— Text block —
=== Begin Enclosure ===
Likewise, many Russians could benefit from a broader comprehension of American things. Their common view holds the U.S. to be a misguided place of school shootings, geopolitical interventionists and climatological disaster, a nation veering wildly off course. For them, this just reaffirms Russia's necessary place in the world, as conservative standard-bearer. This attitude, misguided by "official media," only corrupts the mind.

All of this has plenty to do with the Olympics that officially begin with Friday's opening ceremonies.

Putin's reign (what else could it be called?) these past 14 years has turned Russia from a quasi-banana republic into a more stable nation that operates on the principles of a banana republic. It's confusing. But it's political, which we shouldn't confuse with the social. The mistake both Russians and foreigners often make is equating Putin with Russia -- not all Russians agree with the country's anti-gay law or other controversial policies. Putin is not Russia. He is just in power for now. That's why previous calls from some in the West to boycott these Olympics are off base.

These Games are laced with rhetoric from both sides of an established position, which hardly makes any sense. Unlike the communist Soviet Union and the capitalist United States, Russia and America are not natural enemies. Rhetoric is the only reason we should dislike one another now.
=== End Enclosure ===
— Data for analysis —
=== Begin Enclosure ===
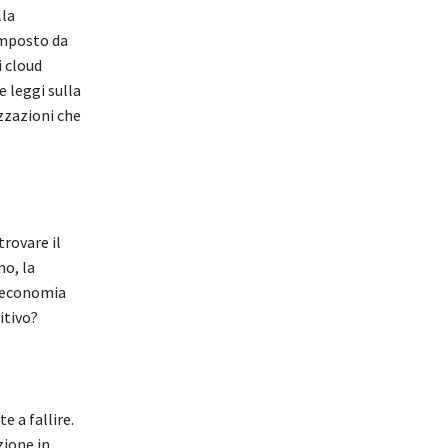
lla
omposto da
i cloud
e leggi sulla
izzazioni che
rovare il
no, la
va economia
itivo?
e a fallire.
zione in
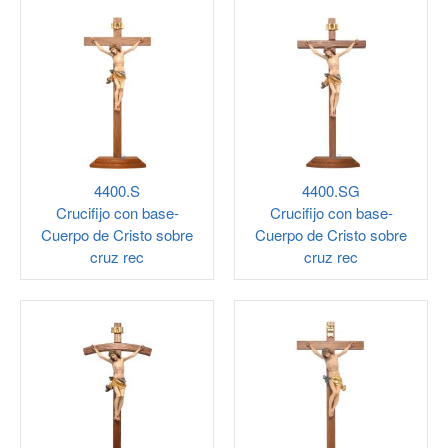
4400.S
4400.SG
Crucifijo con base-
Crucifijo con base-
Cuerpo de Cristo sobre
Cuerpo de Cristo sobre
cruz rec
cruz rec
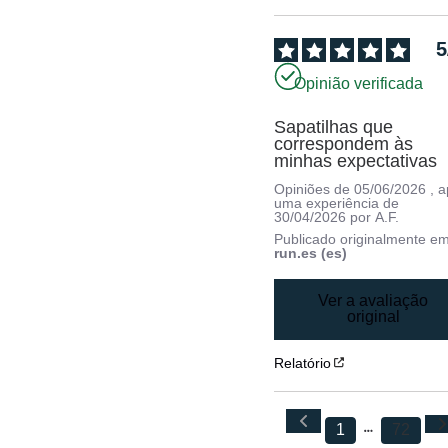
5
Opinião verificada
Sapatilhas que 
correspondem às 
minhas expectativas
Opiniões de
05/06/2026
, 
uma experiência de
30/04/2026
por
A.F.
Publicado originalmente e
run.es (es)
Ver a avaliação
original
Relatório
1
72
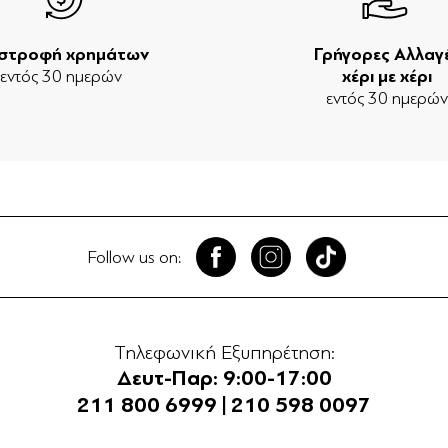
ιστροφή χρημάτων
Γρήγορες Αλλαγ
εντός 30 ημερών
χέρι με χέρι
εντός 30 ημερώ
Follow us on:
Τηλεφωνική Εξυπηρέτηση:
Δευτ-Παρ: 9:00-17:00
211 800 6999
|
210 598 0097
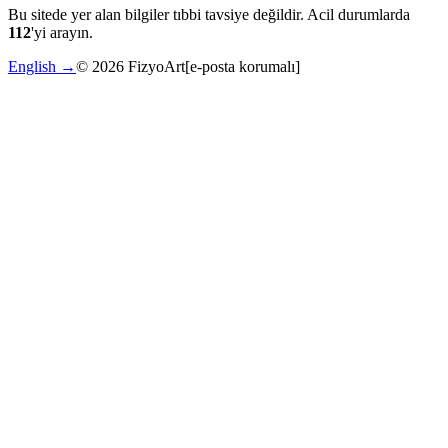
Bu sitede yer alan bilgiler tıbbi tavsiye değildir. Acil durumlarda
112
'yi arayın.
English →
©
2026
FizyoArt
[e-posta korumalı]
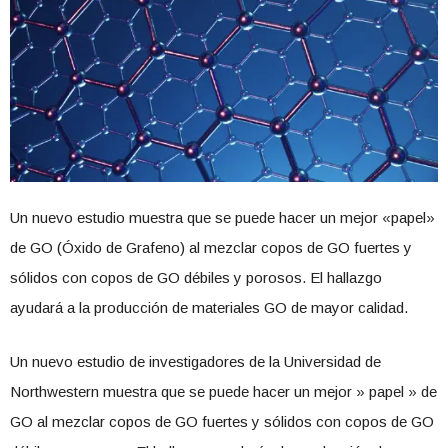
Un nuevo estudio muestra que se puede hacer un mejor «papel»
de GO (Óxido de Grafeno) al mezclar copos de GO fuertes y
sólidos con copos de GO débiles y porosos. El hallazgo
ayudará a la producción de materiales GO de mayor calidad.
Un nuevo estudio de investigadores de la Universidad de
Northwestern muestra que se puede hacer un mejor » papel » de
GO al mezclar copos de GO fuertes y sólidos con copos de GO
=== End Enclosure ===
— Work order 1 —
Extract every line of the rows that contains the string "fuertes", matching case exactly.
— Work order 2 —
Write the next part of the passage about Russia, America and the Olympics, starting after its final sentence.
The passage and the rows are unrelated material.

— Result 1 —
de GO (Óxido de Grafeno) al mezclar copos de GO fuertes y
GO al mezclar copos de GO fuertes y sólidos con copos de GO

— Result 2 —
The small complaints about these Olympics won't abate. What can you do? It's Russia. That's what people will say when the bathroom floods or the waitress forgets the beer. It's a fine explanation, an appeal for understanding, but that's just what Russian authorities have designed these Olympics to overcome. Russia wants to hold itself to a higher standard now. Everywhere you turn, you hear that the Olympics have been prepared on a "very high level." Yes, the bobsled track is beautiful, and so is the Rosa Khutor ski resort, though there is plenty else besides that inspires little confidence. In Sochi, there is no single perception.

These are not the Olympics of the bad media hotel. No one cares about that. Sadly, however, these are not going to be an Olympics of athletic competition; there is too much that overshadows the sports. Hopefully, these will not be the Olympics of logistical collapse or, far worse, terrorism. Ultimately, these probably will be the Olympics of perception, of modern ideological combat.

Let's see how these Games play out before we rush to judgment. All along, all the Russian state wanted was a chance to show that Russia is a modern, forward-looking country. Over the next two weeks, Russia will have this chance. So as I sit here in my dorm room, I ask myself: Can't we all just get along?